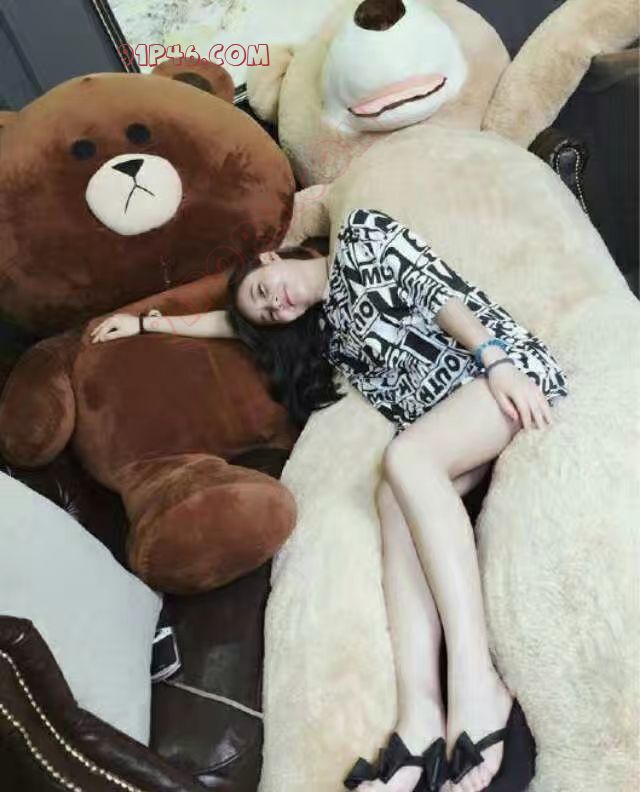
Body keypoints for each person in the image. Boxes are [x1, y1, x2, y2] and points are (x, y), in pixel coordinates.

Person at [91, 207, 568, 792]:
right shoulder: (330, 331)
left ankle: (477, 681)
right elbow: (229, 322)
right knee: (392, 498)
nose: (278, 304)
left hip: (496, 381)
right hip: (450, 424)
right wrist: (147, 325)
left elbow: (436, 291)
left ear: (272, 257)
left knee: (404, 460)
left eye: (266, 289)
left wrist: (496, 362)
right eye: (269, 312)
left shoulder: (360, 235)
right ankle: (419, 717)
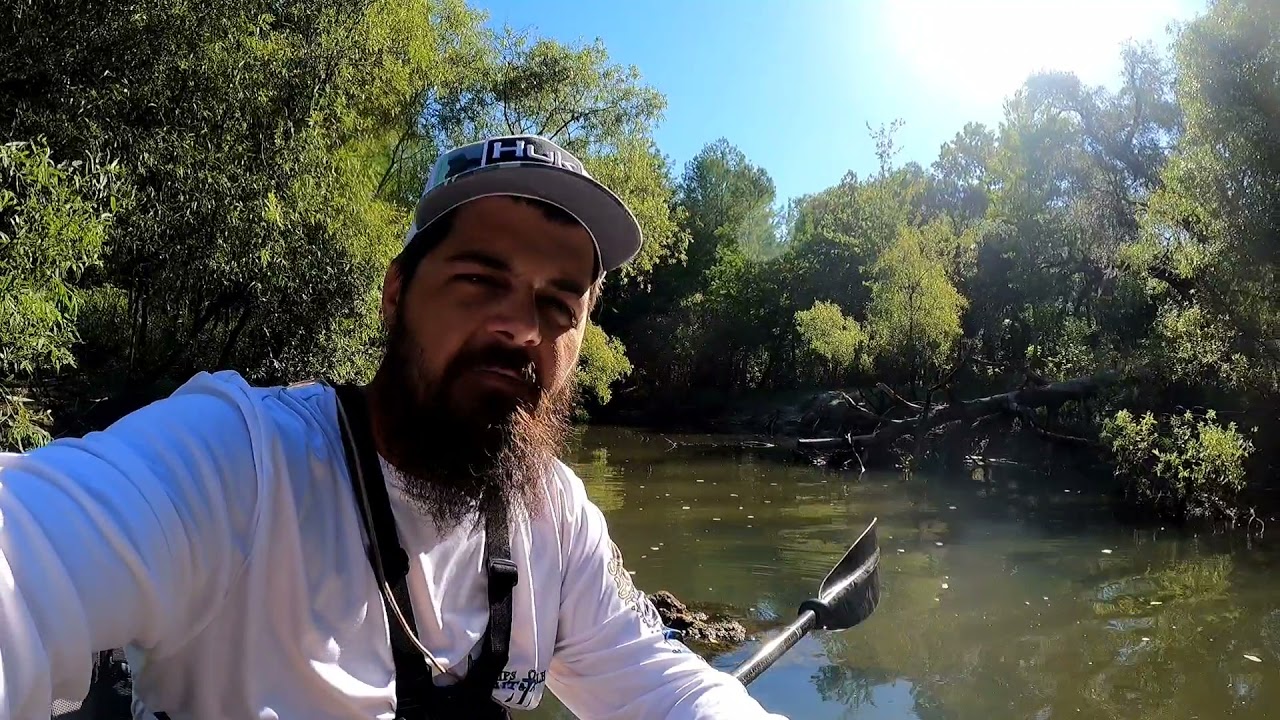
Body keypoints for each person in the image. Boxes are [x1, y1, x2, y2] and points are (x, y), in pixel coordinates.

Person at [0, 135, 787, 719]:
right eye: (479, 279)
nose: (522, 327)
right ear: (396, 293)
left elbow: (664, 685)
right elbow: (24, 558)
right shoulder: (243, 459)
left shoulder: (556, 515)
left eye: (558, 304)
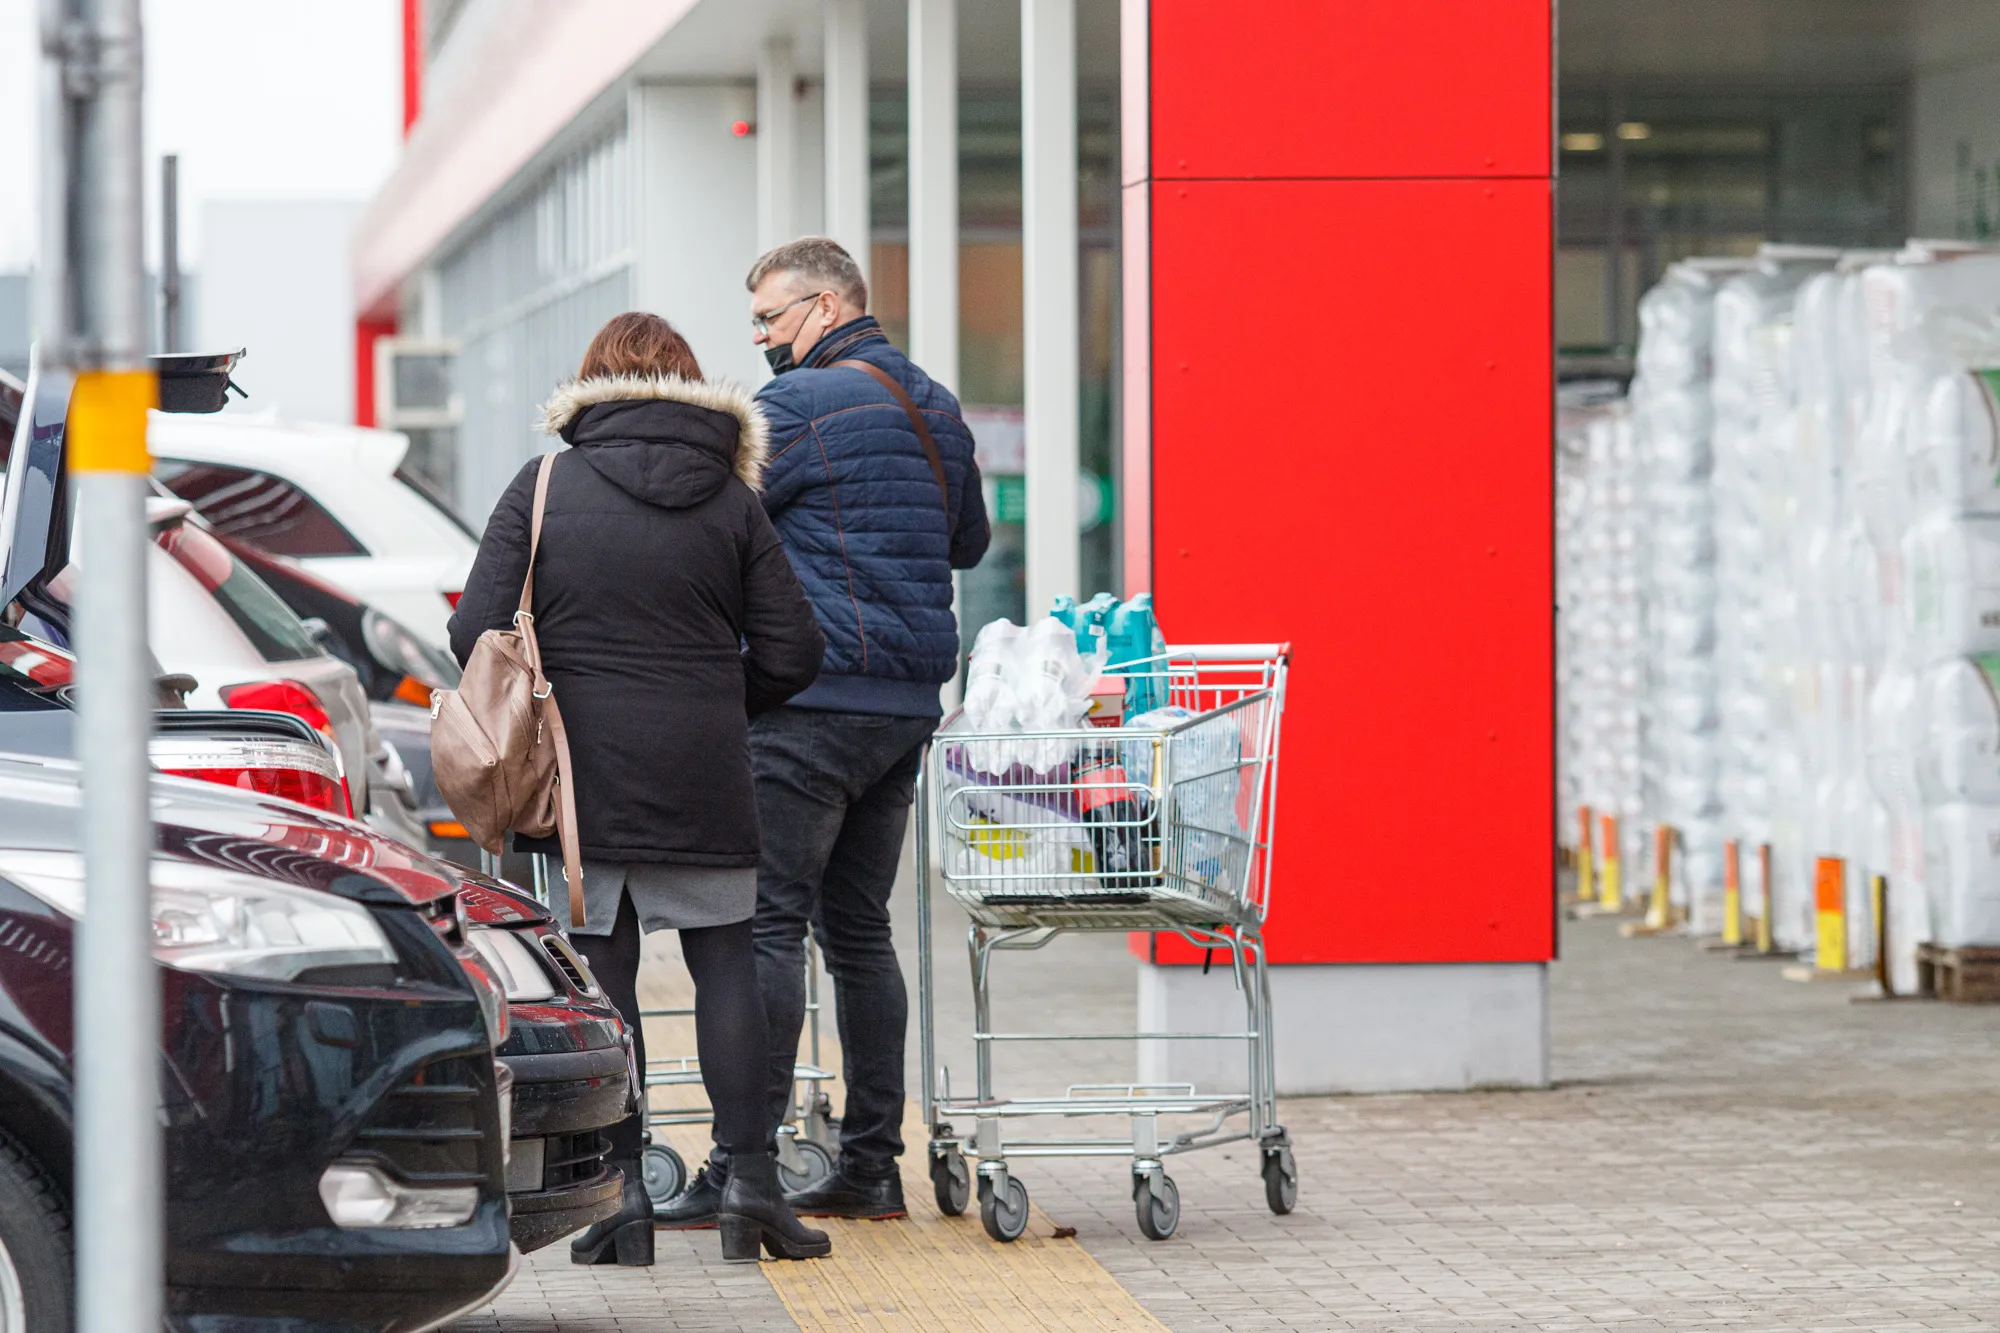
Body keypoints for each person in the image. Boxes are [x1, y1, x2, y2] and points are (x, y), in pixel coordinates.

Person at [448, 312, 831, 1265]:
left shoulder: (541, 486)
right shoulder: (733, 501)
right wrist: (715, 697)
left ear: (588, 386)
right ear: (693, 389)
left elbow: (474, 634)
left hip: (582, 781)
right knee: (726, 966)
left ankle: (621, 1203)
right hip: (704, 764)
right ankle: (750, 1189)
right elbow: (795, 648)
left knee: (603, 973)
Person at [657, 237, 989, 1227]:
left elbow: (716, 515)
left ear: (824, 305)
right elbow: (964, 539)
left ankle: (741, 1168)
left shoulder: (798, 406)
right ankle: (869, 1166)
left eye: (766, 319)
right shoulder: (932, 402)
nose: (758, 339)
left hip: (809, 704)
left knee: (765, 925)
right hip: (904, 707)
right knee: (857, 932)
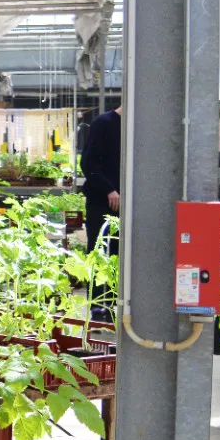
────
• [EXERCISE BRIEF]:
Scan the entries above, and wherever a line holds the string "knee", copy it.

• [ANSWER SPACE]:
right knee: (392, 498)
left knee: (404, 460)
right knee: (726, 966)
left knee: (603, 973)
left knee: (765, 925)
right knee: (857, 932)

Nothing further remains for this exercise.